[dmd-concurrency] Smoke test

Steve Schveighoffer schveiguy at yahoo.com
Fri Jan 8 04:44:30 PST 2010


----- Original Message ----

> From: Sean Kelly <sean at invisibleduck.org>
> To: Discuss the concurrency model(s) for D <dmd-concurrency at puremagic.com>
> Sent: Fri, January 8, 2010 3:18:12 AM
> Subject: Re: [dmd-concurrency] Smoke test
> 
> On Jan 7, 2010, at 5:28 PM, Walter Bright wrote:
> > 
> > Having a per-thread gc is an optimization, not a fundamental feature of the 
> concurrency model. For one thing, it precludes casting data to immutable. For 
> another, it may result in excessive memory consumption as one thread may have a 
> lot of unused data in its pool that is not available for allocation by another 
> thread.
> 
> I agree completely that having a per-thread GC is simply an optimization.  I 
> just brought it up because it's the simplest way I've come up with to think 
> about what "shared" means.  Put another way, I think of shared as controlling 
> the access control pool the data lives in, and the lifetime of that data.  If I 
> see "T v1" then I should be able to infer that v1 is only visible to the current 
> thread and will go away when the thread terminates.  Similarly, if I see "shared 
> T v2" I should be able to infer that v2 is globally visible and may remain until 
> process termination.
> 
> I feel like I'm not explaining myself very well, but that's the best I can do at 
> the moment.  As a related issue, I have a feeling that the following is a bad 
> idea, but I haven't come up with a good explanation for why yet, maybe simply 
> the principle of least surprise?:
> 
> class C
> {
>     shared int x;
> }
> 
> auto c = new C;
> sendRefToAnotherThread( c ); // fails, c is local
> sendToAnotherThread( &c.x ); // succeeds, c.x is shared

For one, it prevents thread-local heaps from being truly thread-local.  For example, in order for this class to be allocated, it must be allocated in the global heap for part of it to be shared.  But c would seem that it should be allocated locally.

A better example is this:

class B
{
}

class C
{
    shared int x;
    B b;
}

C c;
void foo()
{
   c = new C;
   sendToAnotherThread(&c.x)
   c.b = new B;
}

So, now you go to do a thread-local garbage collection.  How does it make the round-trip through the global heap to prevent collection of c.b, since c is allocated in the shared heap?  You'd have to do a mark-sweep on the global heap also.  This means a collection can't truly be thread local, and will be synchronized with all other thread collection cycles.

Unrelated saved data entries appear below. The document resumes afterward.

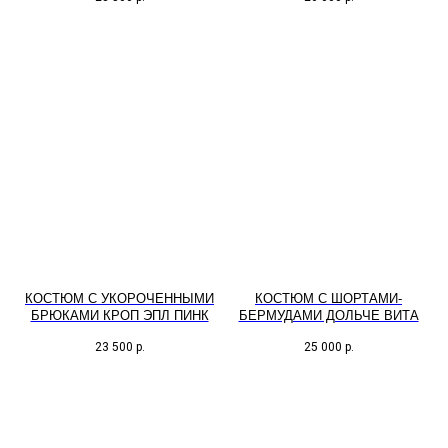
КОСТЮМ С УКОРОЧЕННЫМИ
КОСТЮМ С ШОРТАМИ-
БРЮКАМИ КРОП ЭПЛ ПИНК
БЕРМУДАМИ ДОЛЬЧЕ ВИТА
23 500
р.
25 000
р.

On the other hand, I can see uses for this, such as if x is some kind of flag or something that you want other threads to be able to read or set.  However, I think it should be fine to require that any memory block be all shared or all local, but no mixed.  In this case, you could implement the same thing with an extra allocation:

class C
{
   private shared(int) *_x;
   B b;
   this() {_x = new shared(int);} // _x is placed on global heap
   @property ref shared(int) x() {return *_x;}
}

(Forgive me for not knowing the required semantics of shared, assume the uses are properly annotated here.)

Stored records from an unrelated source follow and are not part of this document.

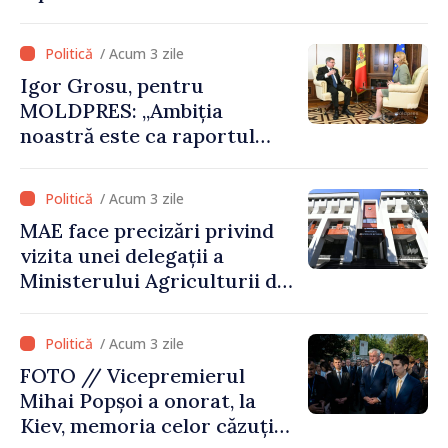
„Republica Moldova a făcut
alegerea. Ne-am alăturat
/ Acum 3 zile
Ucrainei”
Igor Grosu, pentru
MOLDPRES: „Ambiția
noastră este ca raportul
Comisiei Europene din acest
an să fie și mai bun”
/ Acum 3 zile
MAE face precizări privind
vizita unei delegații a
Ministerului Agriculturii din
Afganistan la Chișinău
/ Acum 3 zile
FOTO // Vicepremierul
Mihai Popșoi a onorat, la
Kiev, memoria celor căzuți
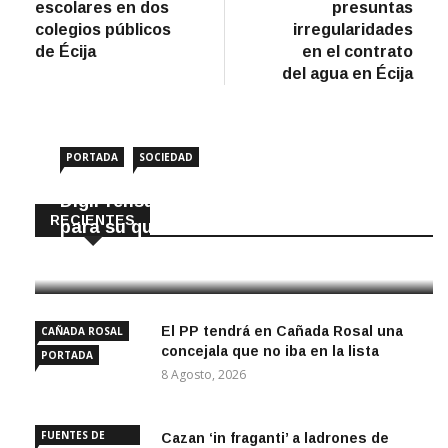
entradas
escolares en dos
presuntas
colegios públicos
irregularidades
de Écija
en el contrato
del agua en Écija
PORTADA
SOCIEDAD
DigiPrensa selecciona a Écija al Día
RECIENTES
para su quiosco mundial
8 Agosto, 2026
El PP tendrá en Cañada Rosal una
CAÑADA ROSAL
concejala que no iba en la lista
PORTADA
8 Agosto, 2026
FUENTES DE
Cazan ‘in fraganti’ a ladrones de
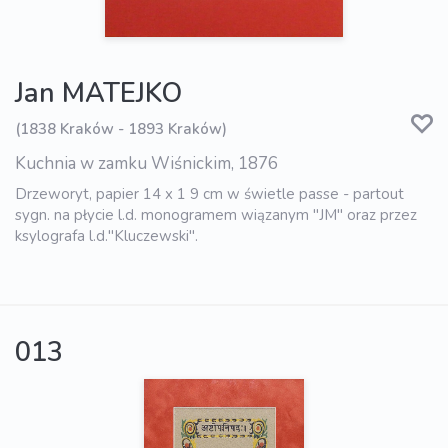
Jan MATEJKO
(1838 Kraków - 1893 Kraków)
Kuchnia w zamku Wiśnickim, 1876
Drzeworyt, papier 14 x 1 9 cm w świetle passe - partout
sygn. na płycie l.d. monogramem wiązanym "JM" oraz przez
ksylografa l.d."Kluczewski".
013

The bottom line is, we could have a rule that any members of a class or struct could have *references* to shared memory, but could not *contain* shared memory.  I think this is a reasonable rule.  It definitely would sit better with me and be easier to implement/explain.

The only caveat is, we would *need* to change the semantics of shared so that you can have a non-shared reference to a shared class instance easily.  I don't know if a wrapper struct would cut it because the compiler would enforce the same rules on the wrapper struct (maybe you mark it as @system?).  I have a feeling that you almost always want a thread-local reference to a shared class anyway (the exception being a global shared variable).